On Fri, 1 Jun 2001, Bogdan Costescu wrote:
> On Fri, 1 Jun 2001, jamal wrote:
> > One idea i have been toying with is to maintain hysteris or threshold of
> > some form in dev_watchdog;
> AFAIK, dev_watchdog is right now used only for Tx (if I'm wrong, please
> correct me!). So how do you sense link loss if you expect only high Rx
> traffic ?
Good question. Makes me think. Thoughts further below.
> > example: if watchdog timer expires threshold times, you declare the link
> > dead and send netif_carrier_off netlink message.
> > On recovery, you send netif_carrier_on
> I assume that you mean "on recovery" as in "first succesful hard_start_xmit".
> > Assumption:
> > If the tx path is blocked, more than likely the link is down.
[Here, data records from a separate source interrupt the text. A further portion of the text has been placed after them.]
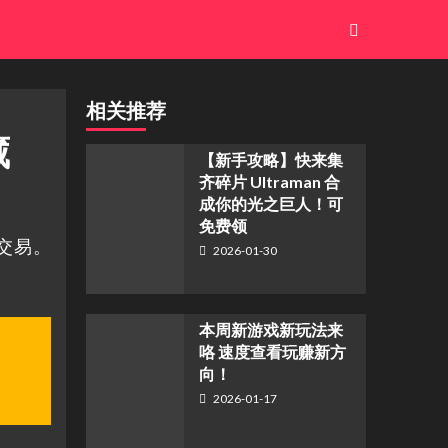
相关推荐
藏
【新手攻略】快来集
齐碎片 Ultraman 合
成你的光之巨人！可
免费领
的交易。
2026-01-30
本周新游戏新玩法来
咯 速度查看玩赚新方
向！
2026-01-17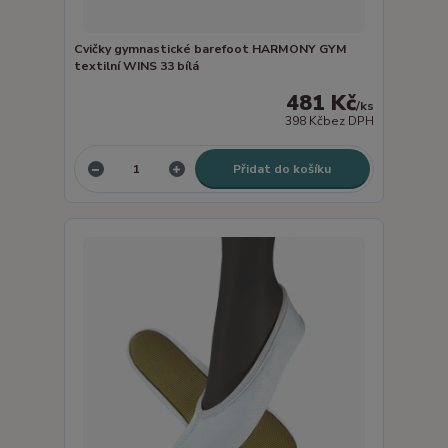
Cvičky gymnastické barefoot HARMONY GYM
textilní WINS 33 bílá
481 Kč
/
ks
398 Kč
bez DPH
Přidat do košíku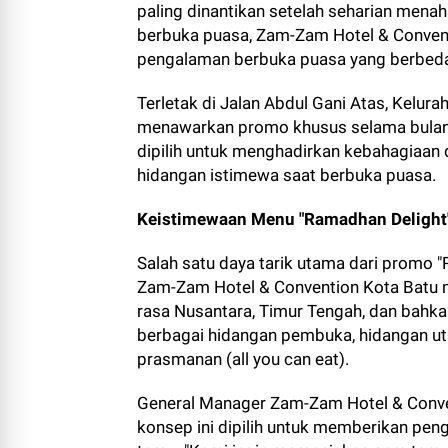
paling dinantikan setelah seharian menah
berbuka puasa, Zam-Zam Hotel & Convent
pengalaman berbuka puasa yang berbeda
Terletak di Jalan Abdul Gani Atas, Kelura
menawarkan promo khusus selama bulan 
dipilih untuk menghadirkan kebahagiaan
hidangan istimewa saat berbuka puasa.
Keistimewaan Menu "Ramadhan Delight
Salah satu daya tarik utama dari promo 
Zam-Zam Hotel & Convention Kota Batu 
rasa Nusantara, Timur Tengah, dan bahka
berbagai hidangan pembuka, hidangan ut
prasmanan (all you can eat).
General Manager Zam-Zam Hotel & Conven
konsep ini dipilih untuk memberikan pe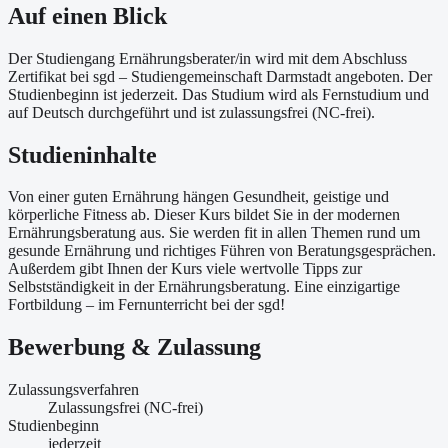
Auf einen Blick
Der Studiengang Ernährungsberater/in wird mit dem Abschluss
Zertifikat bei sgd – Studiengemeinschaft Darmstadt angeboten. Der
Studienbeginn ist jederzeit. Das Studium wird als Fernstudium und
auf Deutsch durchgeführt und ist zulassungsfrei (NC-frei).
Studieninhalte
Von einer guten Ernährung hängen Gesundheit, geistige und
körperliche Fitness ab. Dieser Kurs bildet Sie in der modernen
Ernährungsberatung aus. Sie werden fit in allen Themen rund um
gesunde Ernährung und richtiges Führen von Beratungsgesprächen.
Außerdem gibt Ihnen der Kurs viele wertvolle Tipps zur
Selbstständigkeit in der Ernährungsberatung. Eine einzigartige
Fortbildung – im Fernunterricht bei der sgd!
Bewerbung & Zulassung
Zulassungsverfahren
Zulassungsfrei (NC-frei)
Studienbeginn
jederzeit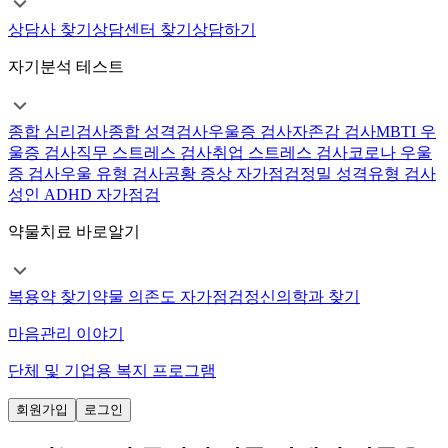
상담사 찾기
상담센터 찾기
상담하기
자기분석 테스트
종합 심리검사
종합 성격검사
우울증 검사
자존감 검사
MBTI 우
울증 검사
직무 스트레스 검사
취업 스트레스 검사
코로나 우울
증 검사
우울 유형 검사
공황 증상 자가점검
정밀 성격유형 검사
성인 ADHD 자가점검
약물치료 바로알기
복용약 찾기
약물 의존도 자가점검
정신의학과 찾기
마음관리 이야기
단체 및 기업용 복지 프로그램
회원가입
로그인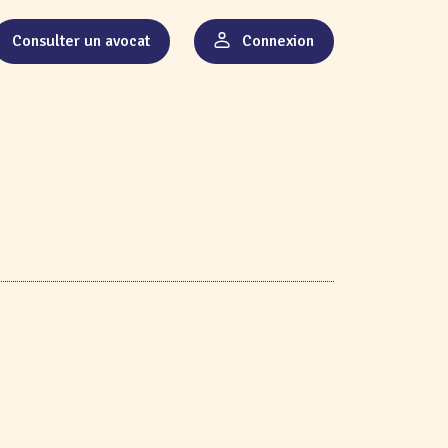
Consulter un avocat
Connexion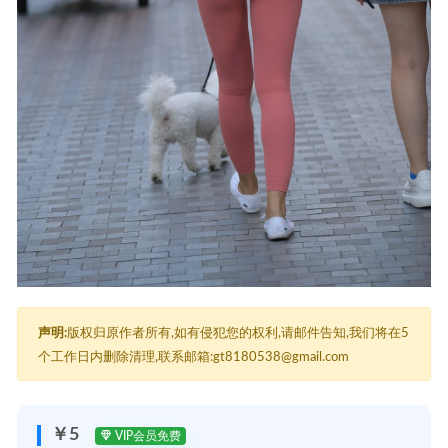
声明:
版权归原作者所有,如有侵犯您的权利,请邮件告知,我们将在5
个工作日内删除清理,联系邮箱:gt8180538@gmail.com
￥5
VIP会员免费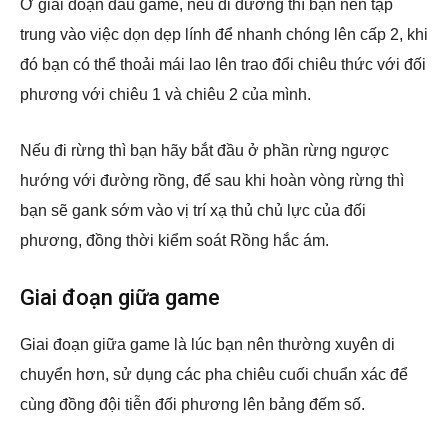
Ở giai đoạn đầu game, nếu đi đường thì bạn nên tập
trung vào việc dọn dẹp lính để nhanh chóng lên cấp 2, khi
đó bạn có thể thoải mái lao lên trao đổi chiêu thức với đối
phương với chiêu 1 và chiêu 2 của mình.
Nếu đi rừng thì bạn hãy bắt đầu ở phần rừng ngược
hướng với đường rồng, để sau khi hoàn vòng rừng thì
bạn sẽ gank sớm vào vị trí xạ thủ chủ lực của đối
phương, đồng thời kiểm soát Rồng hắc ám.
Giai đoạn giữa game
Giai đoạn giữa game là lúc bạn nên thường xuyên di
chuyển hơn, sử dụng các pha chiêu cuối chuẩn xác để
cùng đồng đội tiễn đối phương lên bảng đếm số.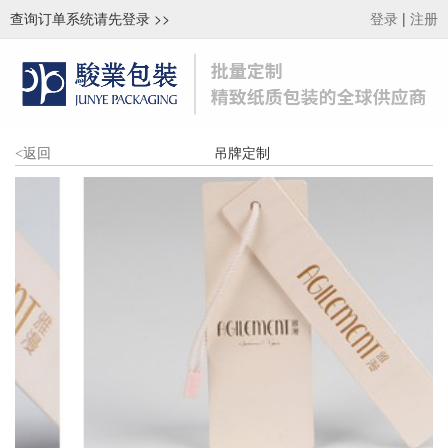
查询订单系统请先登录
>>
|
登录
注册
吊牌定制
<
返回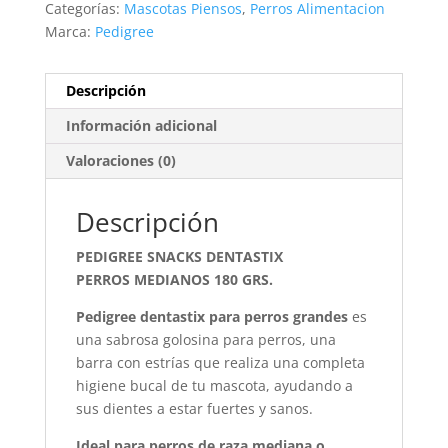
Categorías:
Mascotas Piensos
,
Perros Alimentacion
GRS.
Marca:
Pedigree
cantidad
Descripción
Información adicional
Valoraciones (0)
Descripción
PEDIGREE SNACKS DENTASTIX
PERROS MEDIANOS 180 GRS.
Pedigree dentastix para perros grandes
es
una sabrosa golosina para perros, una
barra con estrías que realiza una completa
higiene bucal de tu mascota, ayudando a
sus dientes a estar fuertes y sanos.
Ideal para perros de raza mediana o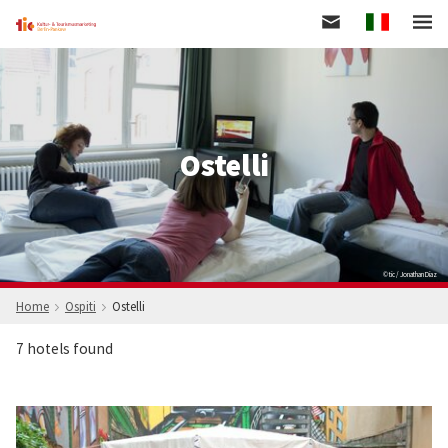
Italian
Salta
al
contenuto
principale
Ostelli
© tic / Jonathan Diaz
Home
Ospiti
Ostelli
7 hotels found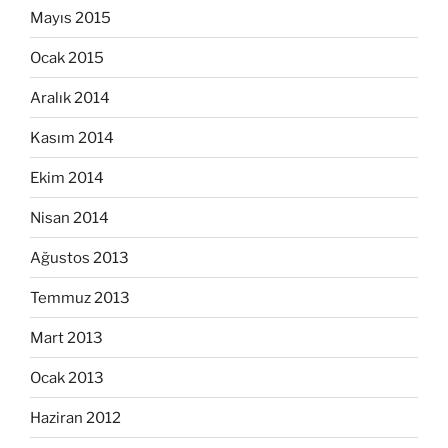
Mayıs 2015
Ocak 2015
Aralık 2014
Kasım 2014
Ekim 2014
Nisan 2014
Ağustos 2013
Temmuz 2013
Mart 2013
Ocak 2013
Haziran 2012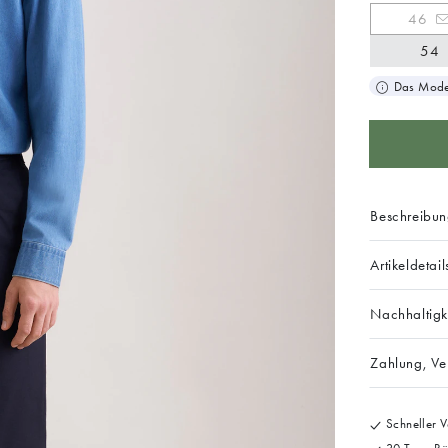
46
54
Das Model
Beschreibu
Artikeldetail
Nachhaltigk
Zahlung, V
Schneller V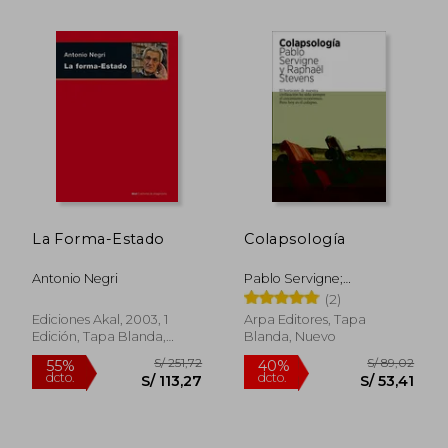
S/ 157,63
S/ 172,
40%
55%
dcto.
dcto.
S/ 94,58
S/ 77,
La Forma-Estado
Colapsología
Antonio Negri
Pablo Servigne;
Rapha&Euml;L Stevens
(2)
Ediciones Akal, 2003, 1
Arpa Editores, Tapa
Edición, Tapa Blanda,
Blanda, Nuevo
Nuevo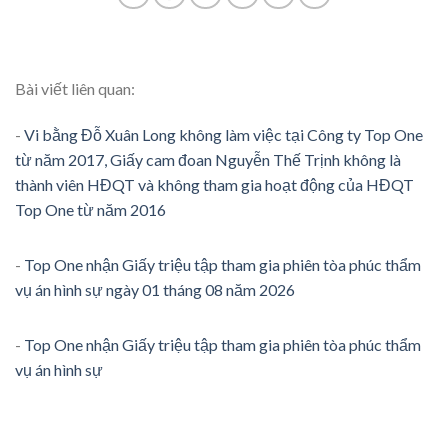
Bài viết liên quan:
-
Vi bằng Đỗ Xuân Long không làm việc tại Công ty Top One
từ năm 2017, Giấy cam đoan Nguyễn Thế Trịnh không là
thành viên HĐQT và không tham gia hoạt động của HĐQT
Top One từ năm 2016
-
Top One nhận Giấy triệu tập tham gia phiên tòa phúc thẩm
vụ án hình sự ngày 01 tháng 08 năm 2026
-
Top One nhận Giấy triệu tập tham gia phiên tòa phúc thẩm
vụ án hình sự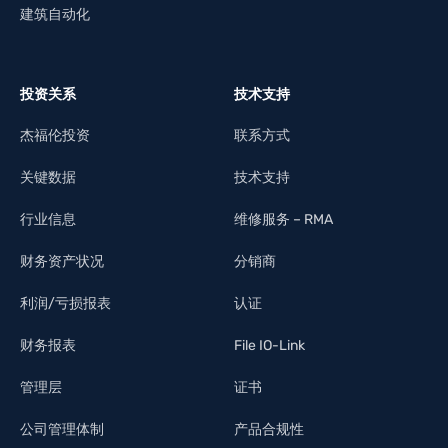
建筑自动化
投资关系
技术支持
杰福伦投资
联系方式
关键数据
技术支持
行业信息
维修服务 – RMA
财务资产状况
分销商
利润/亏损报表
认证
财务报表
File IO-Link
管理层
证书
公司管理体制
产品合规性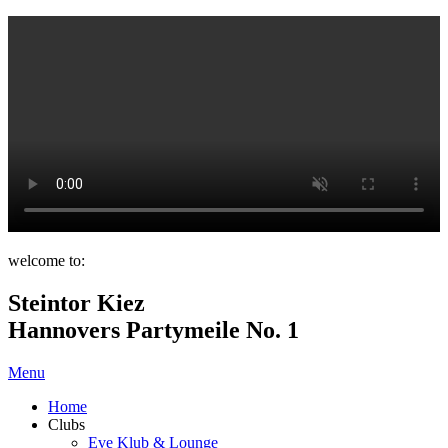
welcome to:
Steintor Kiez
Hannovers Partymeile No. 1
Menu
Home
Clubs
Eve Klub & Lounge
> Yes, but is this a good approximation ? I'm not saying that it's not, I'm
> merely asking for counter-arguments.
It is an indirect approximation. Note that if the system data is very
asymetrical as in the case you pointed out, notification will take a long
long time. You need a plan B. Still, the tx watchdogs are a good source of
fault detection in the case of non-availabilty of MII detection and even
with the presence of MII.
I hate making this more complex than it should be:
Since we already have a messaging system within the kernel and
user<->kernel space aka "netlink" -- one could easily add a protocol in
user space which "dynamically heartbeats" the devices. Control should come
from user space; it would be a great idea to avoid ioctls.
"Dynamic" in the above sense means trying to totaly avoid making it a
synchronous poll. The poll rate is a function of how many packets go out
that device per average measurement time. Basically, the period that the
user space app dumps "hello" netlink packets to the kernel is a variable.